Task to carry out. First find the line with "(737, 177) = (817, 133): shelf -> none" in the entries below, then set down exactly every line through the line with "(784, 349) = (875, 297): jar", that line included.

------ Records provided

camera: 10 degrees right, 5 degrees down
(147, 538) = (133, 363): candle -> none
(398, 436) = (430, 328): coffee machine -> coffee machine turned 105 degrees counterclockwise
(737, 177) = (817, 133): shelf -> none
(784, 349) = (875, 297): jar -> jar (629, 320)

------------
------ Records provided

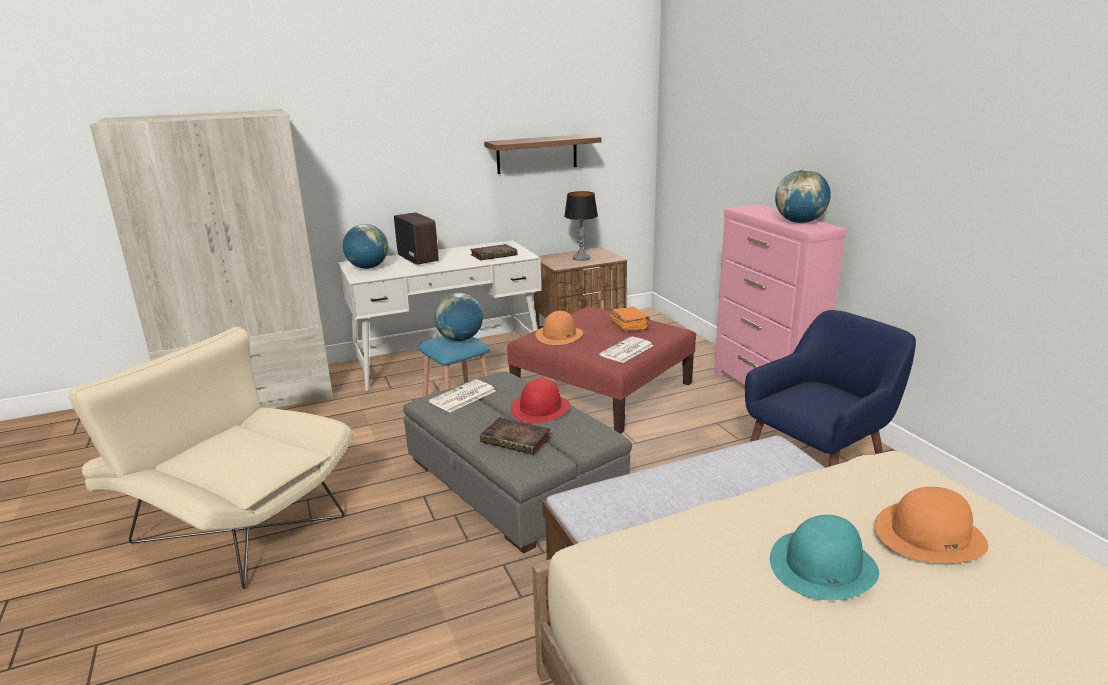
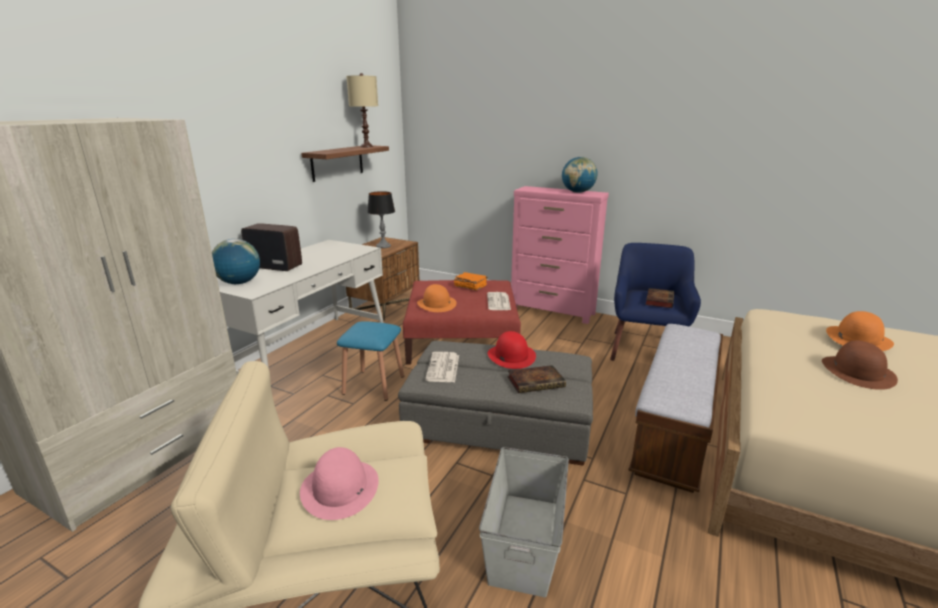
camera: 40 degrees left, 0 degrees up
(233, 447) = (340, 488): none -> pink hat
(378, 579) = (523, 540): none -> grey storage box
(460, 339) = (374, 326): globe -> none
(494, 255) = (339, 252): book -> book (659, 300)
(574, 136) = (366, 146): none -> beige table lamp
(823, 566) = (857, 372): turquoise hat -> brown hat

------------
------ Records provided

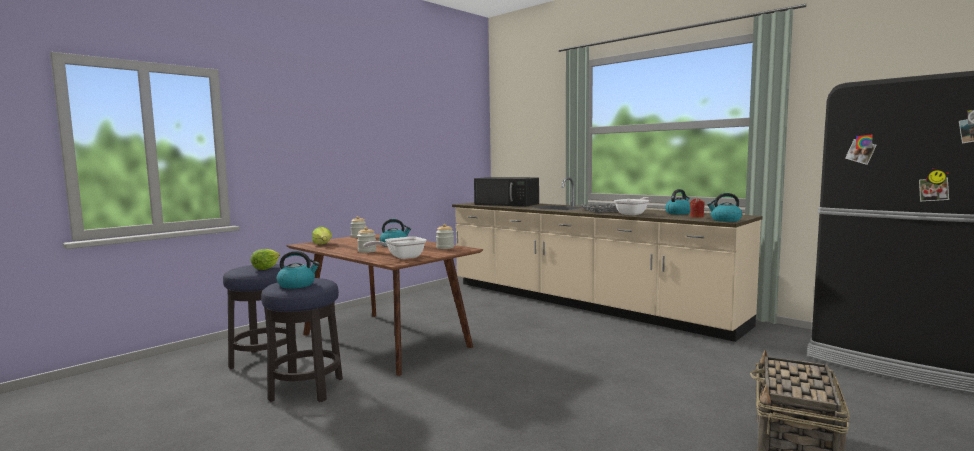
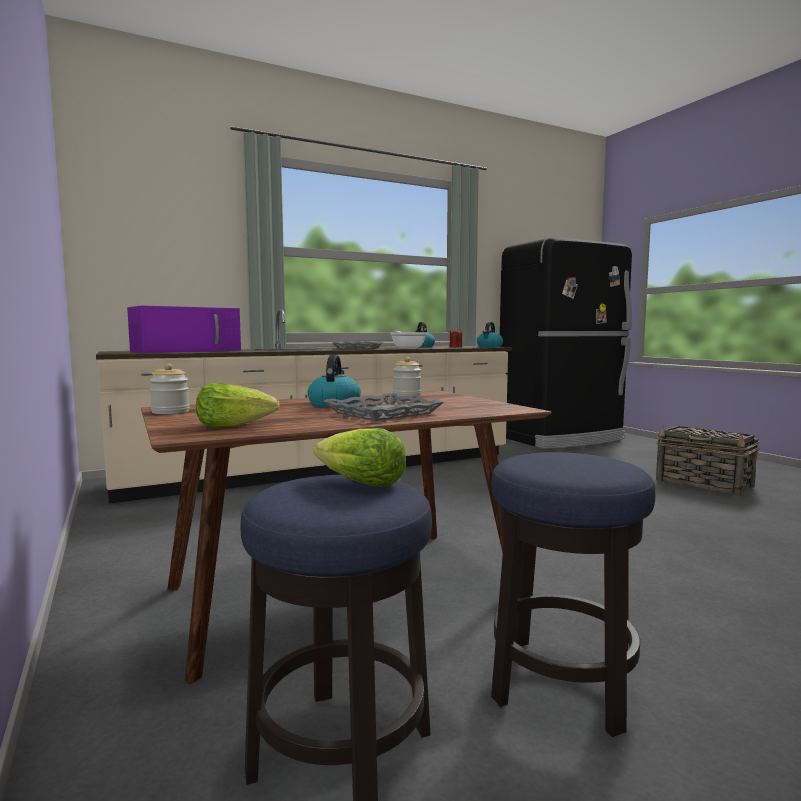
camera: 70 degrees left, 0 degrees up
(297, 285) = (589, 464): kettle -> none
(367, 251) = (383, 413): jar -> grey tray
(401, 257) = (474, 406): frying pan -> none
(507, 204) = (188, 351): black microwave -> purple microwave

------------

Solution below.
(737, 177) = (817, 133): shelf -> none
(784, 349) = (875, 297): jar -> jar (629, 320)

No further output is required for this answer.